Kevin: They typically wait until the drop stops. It’s a pretty odd-ball thing to get one to eat mid-water. That said, I’d say there’s a couple of situations where it is not beneficial to be on the bottom, and we’ll actually tie a lighter fly on with a straight knot instead of a loop knot so it sinks slower. One is when you’re in algae that’s covering the bottom, or you’re in weeds. Yesterday we had a fish that twice tried to eat the fly but the fly kept going down in this little patch of grass. The fly would sink past him, he’d move to eat it, it would sink into the grass out of reach. Then you’d hop it back out and he’d jump after it, and then it would settle in the weeds again. But that is so rare.
MC: Do you guys have a set routine for how you cycle through flies to find something that works?
Steve: I can’t speak for everybody. I have a specific routine that I always follow. I always fish my goby patterns first, so I always stick with a goby pattern. I swim mine wherever, if I see a fish coming in mid-water, I’ll try to get their attention. They’re opportunistic feeders by nature, so sometimes the things they do don’t really make any sense. If I can’t get bit on an area with goby, then I’ll switch to crayfish. If that doesn’t ever seem to work then I’ll size down a little bit, but me personally, I’m pretty specific in my colors. I lean on olives and natural browns. I don’t get too flashy very often.
MC: What are your rod setups?
Steve: I usually carry two rods. You’ve got a short rig and a deep rig.
Austin: Me, too. I go one wing span which I’m assuming is six foot. Then I’ve got a long line for deeper water fishing.
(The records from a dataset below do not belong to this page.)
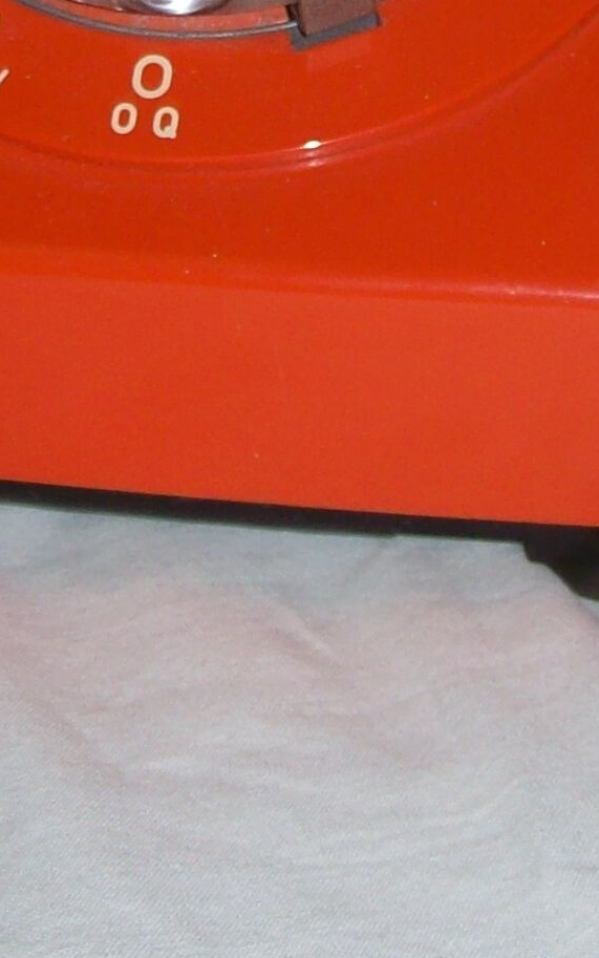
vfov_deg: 16.9
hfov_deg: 11.0
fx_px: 3107
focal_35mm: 119
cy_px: -124
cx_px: 256
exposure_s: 1/64
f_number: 2.7
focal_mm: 6
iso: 80
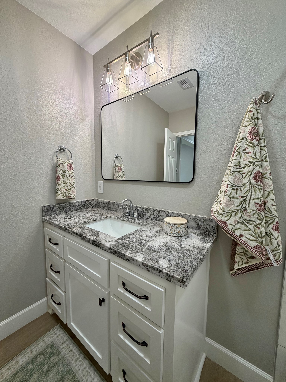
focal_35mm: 14
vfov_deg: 102.1
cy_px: 191
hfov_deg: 85.7
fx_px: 154
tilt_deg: -6.5
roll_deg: -0.6
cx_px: 143
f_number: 2.2
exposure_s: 1/120
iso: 160
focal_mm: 2.22
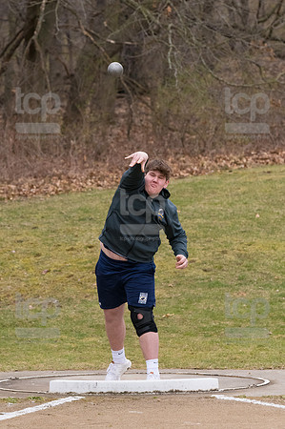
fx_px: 2940
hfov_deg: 5.6
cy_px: 214
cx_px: 142
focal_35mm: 247
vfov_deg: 8.3
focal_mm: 165
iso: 2000
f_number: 5
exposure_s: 1/2000
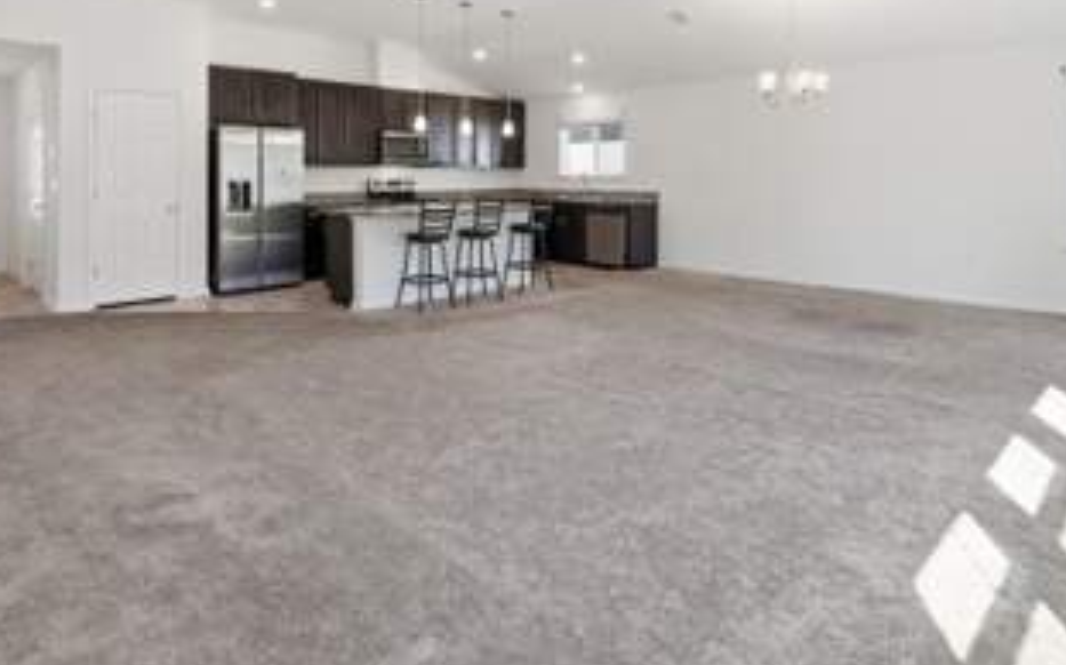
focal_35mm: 22
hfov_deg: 79.6
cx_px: 500
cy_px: 170
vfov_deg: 52.7
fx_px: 639
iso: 400
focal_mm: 14
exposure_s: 1/1000
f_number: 8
The long one is always tied with a loop knot since that loop creates a faster drop. A tied-straight fly is going to parachute down slowly, but a fly tied on a loop is going to go right straight down.
Kevin: In a perfect world I would actually carry four rods. I’d have two with five foot leaders: one with a fast sinking fly and one with a slower sinker. Then a medium setup with an eight foot leader, and finally a really long one with a twelve foot leader. That would be really great. You’d be ready for just about anything.